**What you will do:**
**a.** List every speed given in knots in the passage on San Pedro Channel currents below.
**b.** From the passage on San Pedro Channel currents below, extract the text between "The observations upon" and "without special equipment.", inclusive.

**Extract provided:**
============
In the U. S. Coast and Geodetic Survey Current Tables for the Pacific Coast, 1938, we find:
San Pedro Channel, 7 miles south of Los Angeles Harbor Breakwater. There are two periodic currents here, both of which are rotary, turning clockwise and rather weak. The tidal current has a velocity at strength of about 0.2 knot. The other current, due apparently to land and sea breezes, has a period of 24 hours and an average velocity of ¼ knot. The greatest velocity observed during 5 months of observations is 1.5 knots. Currents greater than 1 knot occur infrequently.
The observations upon which this paragraph is based were made from a lightship moored in about 50 fathoms in Lat. 33°-35'-37" N., Long. 118°-15'-30" N. from June to November, 1935. This position is on the southwestern edge of the silt bank formed by centuries of deposition of debris by the Santa Ana and San Gabriel Rivers, and is as close to the mid-channel as it was possible to anchor without special equipment.
============
**Data records:**
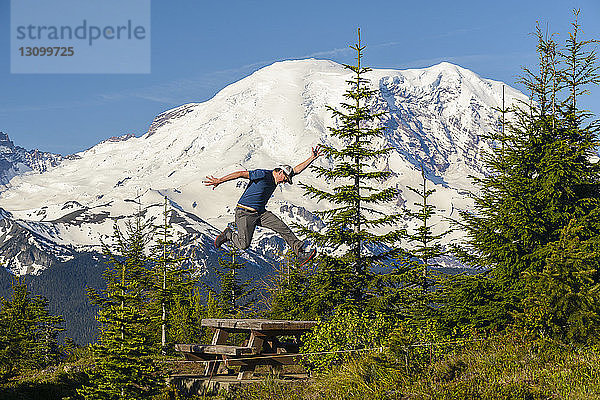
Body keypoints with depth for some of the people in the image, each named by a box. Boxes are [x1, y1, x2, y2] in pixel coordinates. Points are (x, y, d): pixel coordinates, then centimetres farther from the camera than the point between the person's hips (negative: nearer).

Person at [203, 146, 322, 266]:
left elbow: (296, 170, 12)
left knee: (283, 228, -8)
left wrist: (312, 158, 6)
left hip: (261, 213, 8)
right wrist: (219, 181, -21)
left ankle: (300, 253, -9)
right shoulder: (263, 174, -16)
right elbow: (241, 174, -18)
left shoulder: (275, 179, 10)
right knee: (244, 245, -13)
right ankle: (228, 234, 17)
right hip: (245, 213, -8)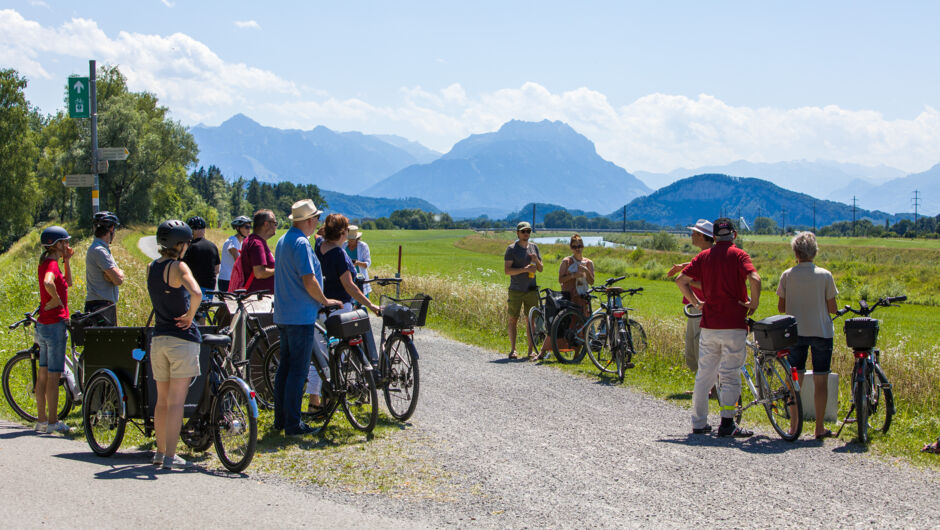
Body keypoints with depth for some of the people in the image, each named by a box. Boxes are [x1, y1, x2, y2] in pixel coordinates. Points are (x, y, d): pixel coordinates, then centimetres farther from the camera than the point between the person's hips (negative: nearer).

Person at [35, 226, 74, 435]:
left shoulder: (47, 263, 14)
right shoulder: (51, 264, -15)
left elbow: (67, 283, 26)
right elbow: (48, 283, -37)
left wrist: (66, 261, 15)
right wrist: (57, 300, -21)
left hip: (43, 324, 10)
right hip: (55, 323, -10)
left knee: (43, 374, 12)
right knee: (54, 374, -5)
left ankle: (41, 420, 18)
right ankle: (52, 422, -2)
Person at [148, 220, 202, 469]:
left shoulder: (151, 268, 9)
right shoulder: (178, 267, -12)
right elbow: (196, 293, -28)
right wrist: (189, 316, -15)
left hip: (158, 338, 6)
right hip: (182, 337, -6)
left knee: (162, 400, 16)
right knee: (176, 401, -4)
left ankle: (160, 452, 25)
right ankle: (170, 456, -5)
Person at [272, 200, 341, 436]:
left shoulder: (283, 240, 14)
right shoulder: (301, 243, -17)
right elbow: (309, 281, -22)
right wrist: (325, 301, -7)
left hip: (284, 315, 10)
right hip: (301, 316, -10)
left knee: (285, 366, 14)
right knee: (298, 370, -6)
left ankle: (280, 419, 20)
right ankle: (293, 424, -4)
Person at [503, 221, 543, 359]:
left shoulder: (534, 247, 12)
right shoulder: (512, 249, -2)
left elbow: (540, 269, 15)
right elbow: (507, 270, -10)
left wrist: (536, 260, -6)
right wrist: (525, 269, -19)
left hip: (531, 290, 3)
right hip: (515, 290, -3)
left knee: (530, 321, 3)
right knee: (513, 320, -1)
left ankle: (531, 350, 6)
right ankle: (513, 350, 4)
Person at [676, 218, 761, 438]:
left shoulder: (704, 256, 10)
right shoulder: (738, 255, -4)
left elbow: (681, 280, 6)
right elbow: (754, 279, -20)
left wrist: (696, 302, 13)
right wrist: (754, 303, -7)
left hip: (709, 324, 4)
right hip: (734, 324, -4)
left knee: (704, 374, 11)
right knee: (730, 375, 0)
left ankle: (699, 422, 14)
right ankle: (727, 424, -3)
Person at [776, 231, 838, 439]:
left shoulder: (787, 275, -3)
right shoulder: (825, 275, -6)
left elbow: (781, 307, 1)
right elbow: (832, 308, -4)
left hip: (795, 333, 1)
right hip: (822, 332, -1)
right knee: (820, 381, 5)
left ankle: (794, 426, 7)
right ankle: (820, 428, 6)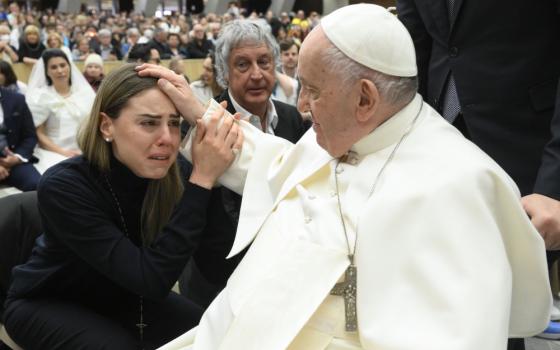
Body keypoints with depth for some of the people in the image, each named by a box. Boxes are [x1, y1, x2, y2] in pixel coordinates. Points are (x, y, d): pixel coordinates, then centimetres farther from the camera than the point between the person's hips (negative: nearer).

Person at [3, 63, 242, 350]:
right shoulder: (64, 186, -32)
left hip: (124, 296, 4)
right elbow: (152, 279, -38)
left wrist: (210, 172, -29)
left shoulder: (175, 176, -17)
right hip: (47, 303, -4)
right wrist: (202, 180, -42)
============
**Outputs by task:**
**a.**
- about 0.2 knot
- ¼ knot
- 1.5 knots
- 1 knot

**b.**
The observations upon which this paragraph is based were made from a lightship moored in about 50 fathoms in Lat. 33°-35'-37" N., Long. 118°-15'-30" N. from June to November, 1935. This position is on the southwestern edge of the silt bank formed by centuries of deposition of debris by the Santa Ana and San Gabriel Rivers, and is as close to the mid-channel as it was possible to anchor without special equipment.